RecAPI
|
Module name: | OMR |
Module identifier: | RM_OMR |
Filling methods supported | FM_OMR |
Filters supported: | ignores all filter settings |
Trade-off supported: | none |
Knowledge base files: | none |
Training file supported: | no |
This module requires the Recognition Add-on. See the topic on Licensing in the General Information help system.
This recognition module is used for recognizing optical marks (checkmarks). Typical application areas are in questionnaires, ballot papers, educational tests and reporting or ordering sheets, where the documents to be processed are form-like and filled by respondents, usually by hand.
IMPORTANT NOTE: Autozoning can not find OMR zones, therefore manually (programmatically) created user zones (see FM_OMR and RM_OMR) or pre-defined form templates (see how to use form templates) can be used.
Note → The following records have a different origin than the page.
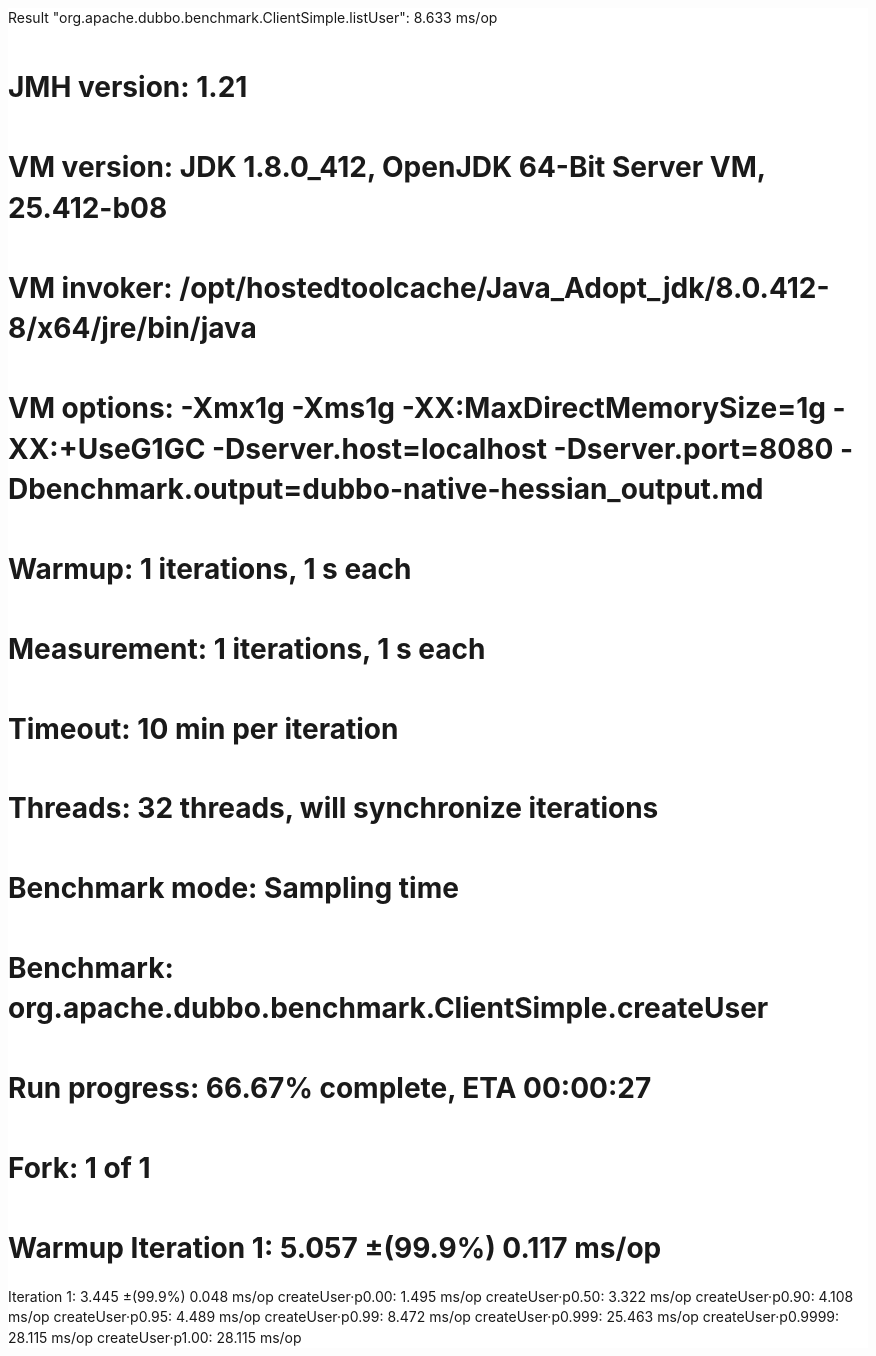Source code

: 
Result "org.apache.dubbo.benchmark.ClientSimple.listUser":
  8.633 ms/op


# JMH version: 1.21
# VM version: JDK 1.8.0_412, OpenJDK 64-Bit Server VM, 25.412-b08
# VM invoker: /opt/hostedtoolcache/Java_Adopt_jdk/8.0.412-8/x64/jre/bin/java
# VM options: -Xmx1g -Xms1g -XX:MaxDirectMemorySize=1g -XX:+UseG1GC -Dserver.host=localhost -Dserver.port=8080 -Dbenchmark.output=dubbo-native-hessian_output.md
# Warmup: 1 iterations, 1 s each
# Measurement: 1 iterations, 1 s each
# Timeout: 10 min per iteration
# Threads: 32 threads, will synchronize iterations
# Benchmark mode: Sampling time
# Benchmark: org.apache.dubbo.benchmark.ClientSimple.createUser

# Run progress: 66.67% complete, ETA 00:00:27
# Fork: 1 of 1
# Warmup Iteration   1: 5.057 ±(99.9%) 0.117 ms/op
Iteration   1: 3.445 ±(99.9%) 0.048 ms/op
                 createUser·p0.00:   1.495 ms/op
                 createUser·p0.50:   3.322 ms/op
                 createUser·p0.90:   4.108 ms/op
                 createUser·p0.95:   4.489 ms/op
                 createUser·p0.99:   8.472 ms/op
                 createUser·p0.999:  25.463 ms/op
                 createUser·p0.9999: 28.115 ms/op
                 createUser·p1.00:   28.115 ms/op
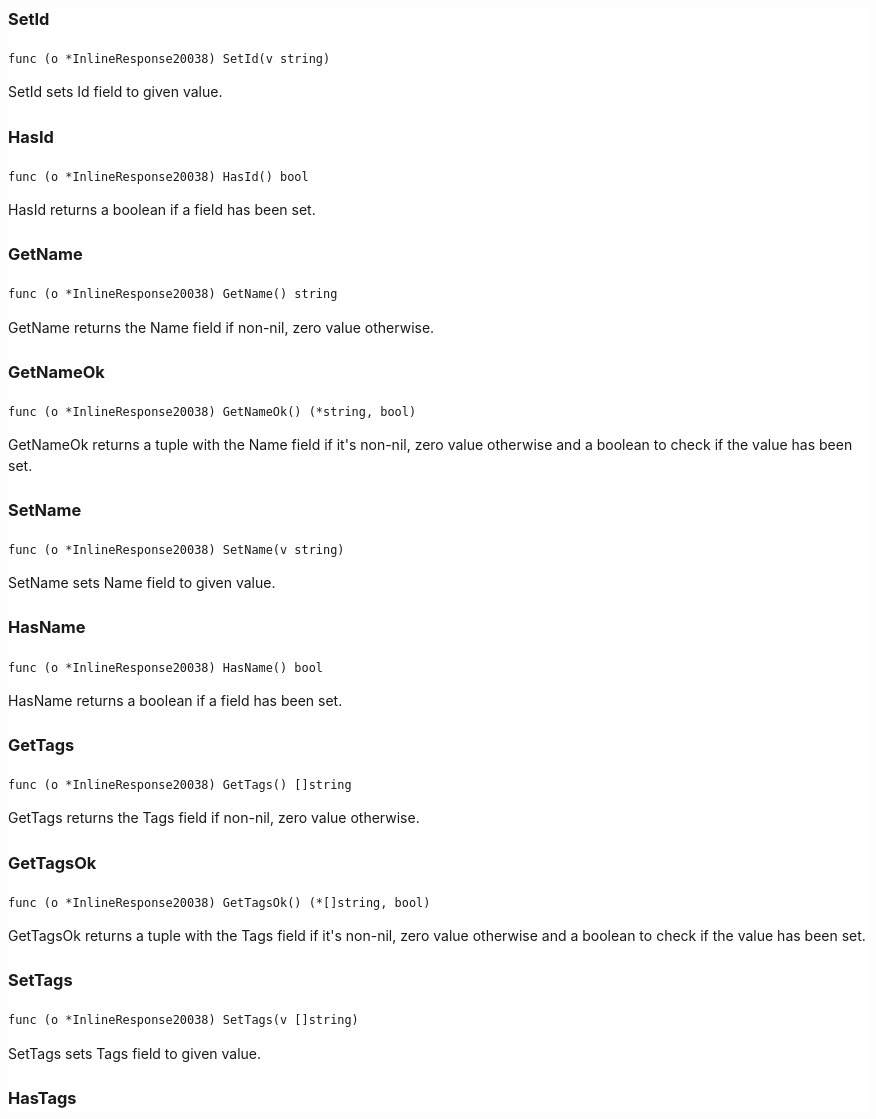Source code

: ### SetId

`func (o *InlineResponse20038) SetId(v string)`

SetId sets Id field to given value.

### HasId

`func (o *InlineResponse20038) HasId() bool`

HasId returns a boolean if a field has been set.

### GetName

`func (o *InlineResponse20038) GetName() string`

GetName returns the Name field if non-nil, zero value otherwise.

### GetNameOk

`func (o *InlineResponse20038) GetNameOk() (*string, bool)`

GetNameOk returns a tuple with the Name field if it's non-nil, zero value otherwise
and a boolean to check if the value has been set.

### SetName

`func (o *InlineResponse20038) SetName(v string)`

SetName sets Name field to given value.

### HasName

`func (o *InlineResponse20038) HasName() bool`

HasName returns a boolean if a field has been set.

### GetTags

`func (o *InlineResponse20038) GetTags() []string`

GetTags returns the Tags field if non-nil, zero value otherwise.

### GetTagsOk

`func (o *InlineResponse20038) GetTagsOk() (*[]string, bool)`

GetTagsOk returns a tuple with the Tags field if it's non-nil, zero value otherwise
and a boolean to check if the value has been set.

### SetTags

`func (o *InlineResponse20038) SetTags(v []string)`

SetTags sets Tags field to given value.

### HasTags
Checkmark zones must contain the whole checkbox including the bounding printed frame.
Usually the zones are specified to be a bit larger than the checkbox (frame); it is not a problem if a zone contains some of the text next to the checkbox, but make sure that the covered text is not larger than the checkbox itself.
In some cases the frame is not visible on the scanned image, e.g. when a dropout color is used during scanning. Such checkboxes are much harder to recognize correctly, so do not use dropout color for OMR. If you must process such checkboxes (e.g. when you do not have control on the scanning process) there are some settings to make recognition as accurate as possible, see kRecSetOmrParams:
While it is strongly discouraged to specify zones that cut into the frames, sometimes it is hard to avoid. In such cases setting Kernel.Ocr.OMR.ZoneCorrection to true may help: The correction algorithm checks a bit larger area around the border of the zone for processing. Note however that even this area does not necessarily include the whole frame (because correction must be careful not to misdetect nearby content), so the best way to get the accurate results is to specify the most accurate zones possible.
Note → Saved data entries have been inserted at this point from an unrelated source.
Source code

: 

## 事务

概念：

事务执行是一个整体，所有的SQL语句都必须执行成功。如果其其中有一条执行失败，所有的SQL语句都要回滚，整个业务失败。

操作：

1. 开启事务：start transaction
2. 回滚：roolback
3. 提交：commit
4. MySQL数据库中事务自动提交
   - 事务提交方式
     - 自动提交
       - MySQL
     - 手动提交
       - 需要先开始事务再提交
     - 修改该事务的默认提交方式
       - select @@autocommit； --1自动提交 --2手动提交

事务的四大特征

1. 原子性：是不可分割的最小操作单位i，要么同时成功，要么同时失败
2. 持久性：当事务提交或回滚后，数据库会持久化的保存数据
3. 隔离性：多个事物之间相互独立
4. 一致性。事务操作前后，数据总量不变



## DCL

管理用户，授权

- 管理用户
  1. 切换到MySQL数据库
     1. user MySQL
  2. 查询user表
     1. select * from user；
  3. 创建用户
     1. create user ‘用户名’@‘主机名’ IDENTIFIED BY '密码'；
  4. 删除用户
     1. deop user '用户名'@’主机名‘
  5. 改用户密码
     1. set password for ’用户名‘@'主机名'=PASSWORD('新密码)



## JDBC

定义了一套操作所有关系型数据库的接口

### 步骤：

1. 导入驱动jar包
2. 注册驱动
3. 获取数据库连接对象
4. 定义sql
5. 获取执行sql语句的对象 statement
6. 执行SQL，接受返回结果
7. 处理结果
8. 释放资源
This recognition module is not influenced by the recognition trade-off setting. By default the visibility of a frame is detected automatically, but specifying if they are visible or not may make accuracy higher (see kRecSetOmrParams).
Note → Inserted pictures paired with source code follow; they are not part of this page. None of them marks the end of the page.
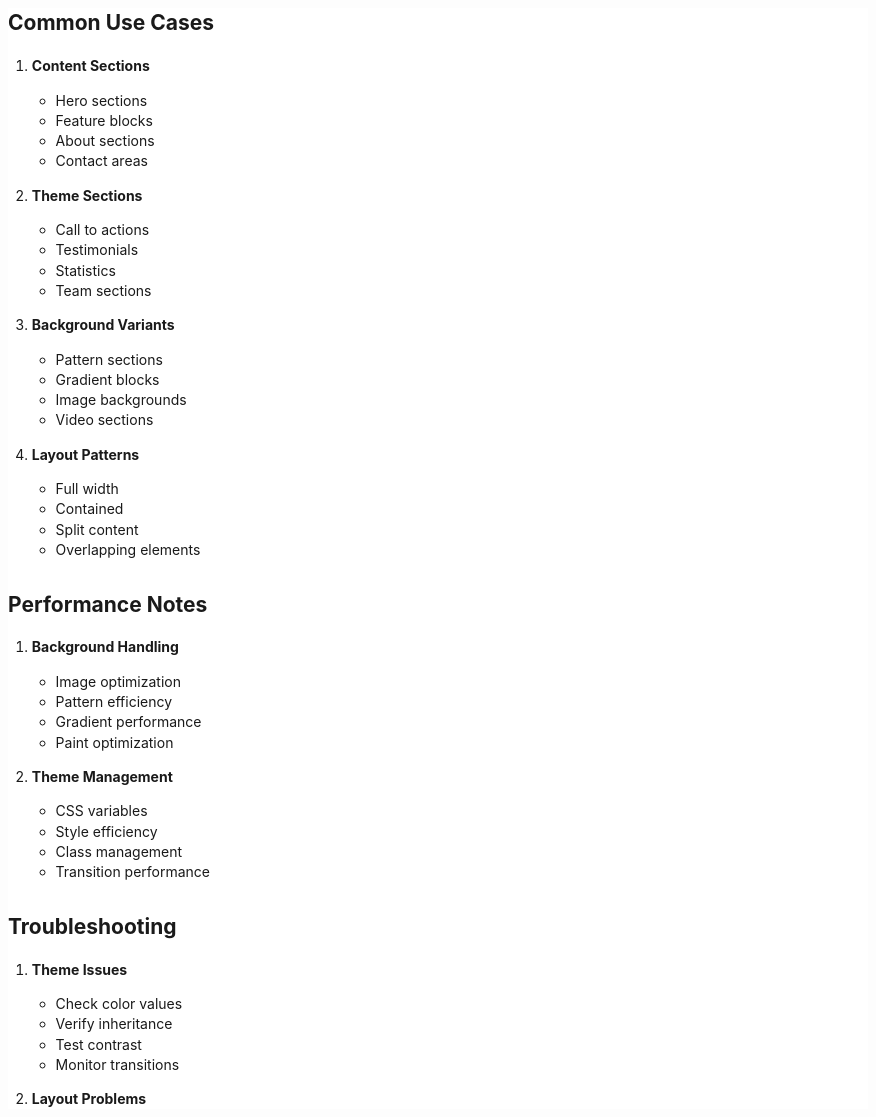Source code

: ## Common Use Cases

1. **Content Sections**

   - Hero sections
   - Feature blocks
   - About sections
   - Contact areas

2. **Theme Sections**

   - Call to actions
   - Testimonials
   - Statistics
   - Team sections

3. **Background Variants**

   - Pattern sections
   - Gradient blocks
   - Image backgrounds
   - Video sections

4. **Layout Patterns**
   - Full width
   - Contained
   - Split content
   - Overlapping elements

## Performance Notes

1. **Background Handling**

   - Image optimization
   - Pattern efficiency
   - Gradient performance
   - Paint optimization

2. **Theme Management**
   - CSS variables
   - Style efficiency
   - Class management
   - Transition performance

## Troubleshooting

1. **Theme Issues**

   - Check color values
   - Verify inheritance
   - Test contrast
   - Monitor transitions

2. **Layout Problems**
See also the topic Instructions to respondents below.
The frame can be a rectangle, a circle, an ellipse, etc.; it can be shaded. It may be visible or invisible in the image sent for recognition. The dimension of the frame should be at least 45-50 pixels in each direction, that is 3.5 to 4 mm (0.2 inch) in the case of 300 dpi resolution.
This module has been tested on an image with more than 1300 OMR zones.
An OMR (optical mark) zone is unique in that its output always consists of precisely one digit. It can be defined to be one of two or one of three values. When there are two possible values, these are zero (0) for unfilled, one (1) for filled. When three values are possible, the additional value is two (2) for "filled-in-error" (see below).
The safest way to link the output values with the checkboxes, which generated them, is through the LETTER structure output, which contains the zone number and the coordinates (zone, left, top, width, height). This can also help prevent checkmark data being confused with barcode values or other non-checkmark data coming from the same page.
If a page contains mainly or only checkmark data, the output converters "Text - Tab Delimited", "Text - Comma Delimited" or "Excel 97, 2000" can be used to load the data into a spreadsheet program for further analysis and presentation.
The filled-in-error feature allows the application to handle checkboxes that were filled by mistake. This feature is available only with the KernelAPI.
The respondent in this case should completely blacken the frame or checkmark area before marking a new choice. It is not essential that the area be completely blackened, but it must be significantly darker and denser than a "filled" (checked) zone. A "filled-in-error" zone generates an output value 2. This feature functions only if two conditions are met:
The filled-in-error feature functions only on grouped zones. Recognition results for each zone in a group will be 0, 1 or 2. There should be only one filled zone per group plus optionally one filled-in-error. When designing a checkmark document, all zones in a group should have the same checkbox style and size. Up to 32 OMR zones can be grouped.
In CSDK versions earlier than v15 the OMR zones could be grouped by modifying the seq field in the zone structure. From v15 this is not necessary, due to the notion of pizzabox zones. OMR zones can be groupped by collecting them in one pizzabox zone even they are not touching (i.e. one criterion of pizzabox shape is not fulfilled).
OMR processing requires a high degree of accuracy. The two-value detection is inherently accurate; three-value detection is more difficult. Good document design and clear instructions to respondents are very important in getting high accuracy. Printing model samples of ideally filled and filled-in-error checkboxes in the instructions is recommended. Respondents should be urged to fill in the document with a dark blue or black pen. Pencils are to be avoided, as are pens with an ink color close to a dropout color on the scanner to be used.)